Doctor of Nursing Practice Final Manuscript

Degree Name

Doctor of Nursing Practice



First Advisor

Pedro Colio, PhD, DNP, FNP-C, ENP-C


Background: Peripheral artery disease (PAD) is a prevalent chronic vascular disease that remains often underdiagnosed and inadequately treated. The development of PAD increases both with age and with the presence of modifiable and non-modifiable risk factors. Risk factors for PAD include smoking, diabetes, hypertension, hyperlipidemia, and chronic kidney disease. Furthermore, PAD can be an indicator of systemic atherosclerosis which is associated with coronary artery disease, carotid stenosis, and cerebrovascular disease. Undiagnosed obstructive PAD contributes to damaging atherosclerotic sequelae such as claudication, ulcers, infections, peripheral neuropathy, and amputations. It is common for PAD to exist in the absence of symptoms; therefore, providers should prioritize the screening of patients with known risk factors.
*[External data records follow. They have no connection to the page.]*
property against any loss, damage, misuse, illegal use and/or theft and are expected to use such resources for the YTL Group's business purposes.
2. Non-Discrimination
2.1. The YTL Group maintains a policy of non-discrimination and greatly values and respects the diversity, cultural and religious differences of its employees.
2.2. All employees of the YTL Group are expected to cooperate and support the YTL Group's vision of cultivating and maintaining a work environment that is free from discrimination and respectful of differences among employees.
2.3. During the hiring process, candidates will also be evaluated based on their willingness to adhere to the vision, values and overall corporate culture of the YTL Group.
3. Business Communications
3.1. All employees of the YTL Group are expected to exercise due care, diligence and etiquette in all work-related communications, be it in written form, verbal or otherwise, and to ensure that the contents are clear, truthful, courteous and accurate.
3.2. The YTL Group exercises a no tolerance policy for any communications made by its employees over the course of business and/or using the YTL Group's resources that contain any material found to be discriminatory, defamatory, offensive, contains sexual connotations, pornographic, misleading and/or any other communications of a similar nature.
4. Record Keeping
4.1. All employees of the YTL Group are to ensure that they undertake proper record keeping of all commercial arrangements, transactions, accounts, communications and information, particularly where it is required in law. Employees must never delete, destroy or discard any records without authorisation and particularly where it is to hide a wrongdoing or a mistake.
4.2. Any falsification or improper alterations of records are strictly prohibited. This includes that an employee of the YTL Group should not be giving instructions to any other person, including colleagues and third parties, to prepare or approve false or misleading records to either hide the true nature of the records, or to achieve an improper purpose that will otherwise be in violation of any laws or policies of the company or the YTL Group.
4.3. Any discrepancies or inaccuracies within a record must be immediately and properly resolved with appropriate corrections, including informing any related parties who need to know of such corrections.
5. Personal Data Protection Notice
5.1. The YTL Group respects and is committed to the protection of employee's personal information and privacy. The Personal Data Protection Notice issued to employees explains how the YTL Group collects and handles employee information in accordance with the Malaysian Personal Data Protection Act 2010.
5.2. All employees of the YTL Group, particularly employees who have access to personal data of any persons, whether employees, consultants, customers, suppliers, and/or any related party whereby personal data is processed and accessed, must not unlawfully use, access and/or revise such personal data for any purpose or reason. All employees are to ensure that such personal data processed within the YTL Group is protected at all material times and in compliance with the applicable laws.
Purpose: The aim of this evidence-based project was to introduce the American Heart Association/American College of Cardiology (AHA/ACC) standardized ABI screening statement to improve patient outcomes in an outpatient cardiology center by screening high risk asymptomatic patients utilizing the ankle-brachial index (ABI). According to the AHA/ACC, when ABI is used to assess high-risk asymptomatic patients then risk factor mitigation such as lifestyle modifications and pharmacological treatment can be implemented. This retrospective- prospective project compared the frequency of ABI ordering pre/postintervention and collected pertinent demographics (e.g., risk factors, symptoms, physical examination findings, and ABI screening results). Results: The results will demonstrate that the implementation of ABI screening protocol resulted in a statistically significant increase, by 31.6%, in the frequency of ABI ordering for patients that presented with physical signs and symptoms (e.g., lower extremity discoloration, hair loss, or paresthesia). Although provider-usage of ABI screening for asymptomatic patients did not significantly increase, postintervention ABI orders saw a 15% increase when compared to pre-intervention ABI orders. Conclusion: With integration into clinic policies, this project can be adapted to other outpatient cardiac centers using the AHA/ACC standards for ABI screening.